Dan Cnossen, a Navy SEAL veteran and double amputee, wins United States Paralympic biathlon gold for the first time.

Navy SEAL veteran and double amputee athlete, Dan Cnossen, won the gold medal in the biathlon event this past weekend at the Paralympic winter games in PyeongChang, South Korea. This achievement is uniquely special because it marks the first men’s gold in the biathlon event for the United States. Dan dominated the competition, finishing the race with a 10 second lead over the rest of the competitors in the field.

This gold medal was not only the country’s first, it was also Dan’s first medal in the Paralympic games. Over the duration of his winter game career, Cnossen has competed in 25 cross country and biathlon events, dating back to 2011 at the Sochi winter games.

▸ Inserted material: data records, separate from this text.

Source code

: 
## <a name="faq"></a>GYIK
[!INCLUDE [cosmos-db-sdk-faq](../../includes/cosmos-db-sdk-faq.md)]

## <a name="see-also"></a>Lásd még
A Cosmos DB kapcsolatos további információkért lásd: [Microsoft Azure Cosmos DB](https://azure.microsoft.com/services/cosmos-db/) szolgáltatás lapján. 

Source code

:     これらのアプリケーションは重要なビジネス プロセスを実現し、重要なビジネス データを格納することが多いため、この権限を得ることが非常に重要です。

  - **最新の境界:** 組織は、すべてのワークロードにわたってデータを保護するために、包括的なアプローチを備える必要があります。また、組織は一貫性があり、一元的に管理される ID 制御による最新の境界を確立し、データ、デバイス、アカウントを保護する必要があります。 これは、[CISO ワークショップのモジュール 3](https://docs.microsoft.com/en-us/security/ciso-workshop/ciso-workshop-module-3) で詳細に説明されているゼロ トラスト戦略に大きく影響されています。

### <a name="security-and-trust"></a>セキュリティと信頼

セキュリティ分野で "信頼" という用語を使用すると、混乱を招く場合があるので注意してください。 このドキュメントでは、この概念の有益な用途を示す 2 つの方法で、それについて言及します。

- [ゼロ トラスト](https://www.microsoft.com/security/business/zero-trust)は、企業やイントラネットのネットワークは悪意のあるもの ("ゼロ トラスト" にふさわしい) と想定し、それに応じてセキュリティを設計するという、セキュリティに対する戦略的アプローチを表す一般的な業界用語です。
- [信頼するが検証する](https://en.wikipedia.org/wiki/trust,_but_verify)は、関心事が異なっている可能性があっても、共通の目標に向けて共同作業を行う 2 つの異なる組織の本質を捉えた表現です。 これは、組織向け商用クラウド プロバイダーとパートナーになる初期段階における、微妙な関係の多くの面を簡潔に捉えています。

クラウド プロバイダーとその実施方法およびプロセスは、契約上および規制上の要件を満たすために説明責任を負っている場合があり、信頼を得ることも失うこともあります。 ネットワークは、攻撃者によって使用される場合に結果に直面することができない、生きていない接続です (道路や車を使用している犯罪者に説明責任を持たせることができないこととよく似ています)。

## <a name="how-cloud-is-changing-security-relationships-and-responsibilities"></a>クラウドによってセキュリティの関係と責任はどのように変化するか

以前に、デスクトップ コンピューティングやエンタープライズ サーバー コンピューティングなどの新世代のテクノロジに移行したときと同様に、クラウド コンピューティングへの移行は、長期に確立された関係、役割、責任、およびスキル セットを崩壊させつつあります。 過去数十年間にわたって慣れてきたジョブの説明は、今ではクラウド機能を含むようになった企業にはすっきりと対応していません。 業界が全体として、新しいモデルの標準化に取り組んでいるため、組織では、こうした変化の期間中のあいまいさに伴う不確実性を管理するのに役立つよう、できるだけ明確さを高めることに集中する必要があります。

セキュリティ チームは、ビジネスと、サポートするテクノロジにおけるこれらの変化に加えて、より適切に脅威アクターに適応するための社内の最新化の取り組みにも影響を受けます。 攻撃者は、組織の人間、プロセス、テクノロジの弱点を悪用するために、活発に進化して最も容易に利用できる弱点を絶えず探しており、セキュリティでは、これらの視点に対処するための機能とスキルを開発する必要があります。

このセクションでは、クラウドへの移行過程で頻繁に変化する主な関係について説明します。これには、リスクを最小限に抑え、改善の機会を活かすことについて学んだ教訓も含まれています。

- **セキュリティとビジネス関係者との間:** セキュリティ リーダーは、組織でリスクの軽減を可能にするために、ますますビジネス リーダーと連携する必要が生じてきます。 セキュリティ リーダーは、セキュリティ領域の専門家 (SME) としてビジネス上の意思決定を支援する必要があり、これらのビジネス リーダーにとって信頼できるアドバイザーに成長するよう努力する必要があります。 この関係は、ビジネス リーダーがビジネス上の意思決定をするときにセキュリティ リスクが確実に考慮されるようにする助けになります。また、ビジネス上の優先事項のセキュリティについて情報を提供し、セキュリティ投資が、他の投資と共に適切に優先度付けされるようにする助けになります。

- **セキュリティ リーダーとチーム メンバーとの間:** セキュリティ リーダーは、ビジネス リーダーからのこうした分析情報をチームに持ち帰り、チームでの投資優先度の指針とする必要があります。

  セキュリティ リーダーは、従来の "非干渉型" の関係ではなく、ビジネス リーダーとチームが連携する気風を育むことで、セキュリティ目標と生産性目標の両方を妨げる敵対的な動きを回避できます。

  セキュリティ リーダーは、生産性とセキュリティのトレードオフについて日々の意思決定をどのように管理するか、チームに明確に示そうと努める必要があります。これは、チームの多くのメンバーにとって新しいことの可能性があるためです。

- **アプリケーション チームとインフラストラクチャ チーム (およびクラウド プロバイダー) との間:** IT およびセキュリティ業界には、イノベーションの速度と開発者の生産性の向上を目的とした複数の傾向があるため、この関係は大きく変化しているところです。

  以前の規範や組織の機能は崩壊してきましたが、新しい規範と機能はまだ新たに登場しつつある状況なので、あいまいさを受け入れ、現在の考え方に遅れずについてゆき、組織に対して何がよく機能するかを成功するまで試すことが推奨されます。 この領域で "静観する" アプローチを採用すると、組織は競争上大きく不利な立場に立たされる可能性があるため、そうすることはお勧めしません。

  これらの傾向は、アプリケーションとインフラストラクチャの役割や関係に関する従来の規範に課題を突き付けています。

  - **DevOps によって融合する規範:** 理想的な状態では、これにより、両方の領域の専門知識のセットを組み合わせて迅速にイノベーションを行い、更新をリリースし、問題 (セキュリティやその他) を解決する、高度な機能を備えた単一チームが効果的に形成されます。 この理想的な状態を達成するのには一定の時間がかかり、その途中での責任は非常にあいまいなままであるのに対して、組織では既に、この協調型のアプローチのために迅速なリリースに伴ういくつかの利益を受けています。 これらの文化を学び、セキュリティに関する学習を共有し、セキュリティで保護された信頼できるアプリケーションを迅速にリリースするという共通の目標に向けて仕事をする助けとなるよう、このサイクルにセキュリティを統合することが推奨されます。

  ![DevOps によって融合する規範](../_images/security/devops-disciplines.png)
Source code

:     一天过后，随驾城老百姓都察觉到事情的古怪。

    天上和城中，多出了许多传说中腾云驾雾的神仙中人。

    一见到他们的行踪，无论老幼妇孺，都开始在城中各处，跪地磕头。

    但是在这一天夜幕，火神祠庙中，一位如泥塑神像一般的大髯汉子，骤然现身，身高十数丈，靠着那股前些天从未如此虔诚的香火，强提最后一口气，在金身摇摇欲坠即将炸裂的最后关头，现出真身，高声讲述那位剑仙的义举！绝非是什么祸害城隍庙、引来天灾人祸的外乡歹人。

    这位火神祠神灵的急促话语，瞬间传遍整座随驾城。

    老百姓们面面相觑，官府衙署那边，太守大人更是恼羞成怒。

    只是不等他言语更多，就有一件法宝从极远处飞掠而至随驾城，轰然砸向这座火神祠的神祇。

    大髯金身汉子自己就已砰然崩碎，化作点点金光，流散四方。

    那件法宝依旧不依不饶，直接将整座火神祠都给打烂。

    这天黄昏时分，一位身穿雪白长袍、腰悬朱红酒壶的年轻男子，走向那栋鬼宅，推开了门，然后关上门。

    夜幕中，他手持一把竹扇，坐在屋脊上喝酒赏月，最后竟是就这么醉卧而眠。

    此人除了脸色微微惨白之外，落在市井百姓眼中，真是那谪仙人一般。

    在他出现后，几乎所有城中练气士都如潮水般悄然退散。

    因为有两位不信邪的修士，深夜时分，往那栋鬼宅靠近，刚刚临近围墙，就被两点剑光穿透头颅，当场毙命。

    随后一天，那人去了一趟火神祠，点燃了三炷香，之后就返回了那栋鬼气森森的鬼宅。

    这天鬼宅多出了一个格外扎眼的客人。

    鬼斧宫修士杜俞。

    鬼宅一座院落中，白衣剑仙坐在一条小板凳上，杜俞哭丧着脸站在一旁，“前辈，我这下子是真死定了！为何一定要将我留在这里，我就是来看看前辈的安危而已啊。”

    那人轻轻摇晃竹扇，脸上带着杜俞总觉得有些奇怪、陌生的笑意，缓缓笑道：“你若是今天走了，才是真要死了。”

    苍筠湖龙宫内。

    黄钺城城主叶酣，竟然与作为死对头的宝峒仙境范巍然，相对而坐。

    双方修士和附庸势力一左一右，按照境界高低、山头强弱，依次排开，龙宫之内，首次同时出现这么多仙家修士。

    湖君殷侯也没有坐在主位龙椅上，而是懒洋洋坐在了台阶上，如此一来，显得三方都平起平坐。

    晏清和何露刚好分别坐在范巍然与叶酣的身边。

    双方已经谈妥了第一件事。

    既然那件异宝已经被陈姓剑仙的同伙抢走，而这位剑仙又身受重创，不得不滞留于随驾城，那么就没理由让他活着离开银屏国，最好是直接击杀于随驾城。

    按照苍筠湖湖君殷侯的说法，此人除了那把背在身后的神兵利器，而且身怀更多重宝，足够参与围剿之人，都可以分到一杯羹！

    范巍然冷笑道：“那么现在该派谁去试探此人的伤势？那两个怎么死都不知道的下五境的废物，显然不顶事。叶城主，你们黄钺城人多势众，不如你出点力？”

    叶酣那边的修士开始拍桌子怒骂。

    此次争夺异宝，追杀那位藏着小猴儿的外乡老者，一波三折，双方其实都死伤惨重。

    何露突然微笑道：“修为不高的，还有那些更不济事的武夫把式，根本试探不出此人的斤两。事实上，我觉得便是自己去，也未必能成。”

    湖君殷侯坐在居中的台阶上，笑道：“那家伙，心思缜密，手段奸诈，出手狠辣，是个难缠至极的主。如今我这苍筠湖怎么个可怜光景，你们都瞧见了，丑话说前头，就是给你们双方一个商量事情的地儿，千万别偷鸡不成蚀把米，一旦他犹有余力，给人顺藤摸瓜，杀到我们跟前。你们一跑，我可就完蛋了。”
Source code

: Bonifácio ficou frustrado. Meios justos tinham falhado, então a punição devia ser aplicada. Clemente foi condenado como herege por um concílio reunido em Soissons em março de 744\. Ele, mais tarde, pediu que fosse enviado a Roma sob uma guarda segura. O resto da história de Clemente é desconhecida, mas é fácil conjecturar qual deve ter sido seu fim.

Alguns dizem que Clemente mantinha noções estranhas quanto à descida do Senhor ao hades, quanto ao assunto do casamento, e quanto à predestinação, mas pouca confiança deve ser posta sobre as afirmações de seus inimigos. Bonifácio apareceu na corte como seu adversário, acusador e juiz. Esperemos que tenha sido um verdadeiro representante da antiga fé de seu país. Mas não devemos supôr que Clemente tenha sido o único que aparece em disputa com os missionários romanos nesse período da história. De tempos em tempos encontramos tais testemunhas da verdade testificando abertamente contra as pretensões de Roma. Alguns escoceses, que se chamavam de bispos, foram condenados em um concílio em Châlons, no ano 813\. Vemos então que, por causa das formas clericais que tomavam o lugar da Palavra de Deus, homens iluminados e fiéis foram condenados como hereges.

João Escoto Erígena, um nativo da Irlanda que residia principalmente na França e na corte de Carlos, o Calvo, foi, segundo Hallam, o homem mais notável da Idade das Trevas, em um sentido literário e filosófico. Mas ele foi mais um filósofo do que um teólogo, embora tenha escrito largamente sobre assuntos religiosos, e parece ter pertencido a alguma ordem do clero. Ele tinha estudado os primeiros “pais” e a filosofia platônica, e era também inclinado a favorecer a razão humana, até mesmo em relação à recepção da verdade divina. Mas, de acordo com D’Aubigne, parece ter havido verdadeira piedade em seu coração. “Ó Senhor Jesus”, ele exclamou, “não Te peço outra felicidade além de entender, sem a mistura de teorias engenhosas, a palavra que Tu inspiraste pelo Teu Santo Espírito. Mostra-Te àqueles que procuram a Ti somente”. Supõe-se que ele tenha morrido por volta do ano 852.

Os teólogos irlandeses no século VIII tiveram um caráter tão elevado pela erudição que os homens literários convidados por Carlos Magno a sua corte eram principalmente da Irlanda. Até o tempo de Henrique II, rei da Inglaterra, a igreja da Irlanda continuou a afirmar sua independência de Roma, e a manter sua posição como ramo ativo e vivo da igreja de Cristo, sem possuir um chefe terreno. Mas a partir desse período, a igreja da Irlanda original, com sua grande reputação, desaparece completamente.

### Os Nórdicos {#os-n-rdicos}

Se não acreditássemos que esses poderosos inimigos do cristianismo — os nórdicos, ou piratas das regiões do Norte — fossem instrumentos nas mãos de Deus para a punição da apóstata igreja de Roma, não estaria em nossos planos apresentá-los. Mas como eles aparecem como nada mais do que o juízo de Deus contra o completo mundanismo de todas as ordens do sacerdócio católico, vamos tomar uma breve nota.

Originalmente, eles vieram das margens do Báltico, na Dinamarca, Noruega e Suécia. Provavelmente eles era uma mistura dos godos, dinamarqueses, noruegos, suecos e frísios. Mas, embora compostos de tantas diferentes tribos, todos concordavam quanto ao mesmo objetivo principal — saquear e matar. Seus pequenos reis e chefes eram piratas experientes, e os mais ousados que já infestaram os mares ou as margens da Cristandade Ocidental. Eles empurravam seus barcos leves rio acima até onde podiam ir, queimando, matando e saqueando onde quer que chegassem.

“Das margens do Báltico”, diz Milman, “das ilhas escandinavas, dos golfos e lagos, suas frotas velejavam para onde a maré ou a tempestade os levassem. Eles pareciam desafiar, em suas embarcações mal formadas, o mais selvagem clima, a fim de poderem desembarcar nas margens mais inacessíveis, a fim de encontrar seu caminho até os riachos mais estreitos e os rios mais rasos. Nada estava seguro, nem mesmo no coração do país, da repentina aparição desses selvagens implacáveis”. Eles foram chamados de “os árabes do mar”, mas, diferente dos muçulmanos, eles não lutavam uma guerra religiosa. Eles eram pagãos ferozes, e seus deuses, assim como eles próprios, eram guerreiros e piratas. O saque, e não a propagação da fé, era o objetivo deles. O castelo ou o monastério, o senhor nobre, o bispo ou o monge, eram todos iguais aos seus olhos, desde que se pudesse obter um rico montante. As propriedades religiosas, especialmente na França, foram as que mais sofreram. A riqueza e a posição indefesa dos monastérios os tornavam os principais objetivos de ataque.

Dan Cnossen finished placing 14th at the Sochi games, but used those past experiences as a learning curve, returning to the games hungrier than ever.

“In the last Games that I did in Sochi, I let the TV screens and the announcer get to me and today I just focused on what I can do and nothing else matters,” Cnossen said. “I crossed the line and I wasn’t even going to look at the board and I was pleasantly surprised at the end.”

Dan is 37 years old, a Navy SEAL veteran, and platoon leader of Seal Team One. He served his tour in Kandahar, Afghanistan, where he was nearly killed from stepping on an Improvised explosive device (IED) planted in the road back in September 2009. Dan learned he lost both of his legs after waking up from being unconscious for eight days, doctors had to amputate both legs from above his knee.

He was awarded the Purple Heart and Bronze Star, and was honored in the White House by Michelle Obama for his bravery, honor, and perseverance during a dinner for military leaders.

Today, Dan tirelessly pursues a dual master’s degree in public health and philosophy from Harvard University. In his free time, he takes pleasure in taking runs, traveling and surfing. (Via

“I love being part of a team in the military, and when I became injured I was looking to seek that out again,” Cnossen said Saturday at the games. “The Paralympic team has been the most perfect fit for me.”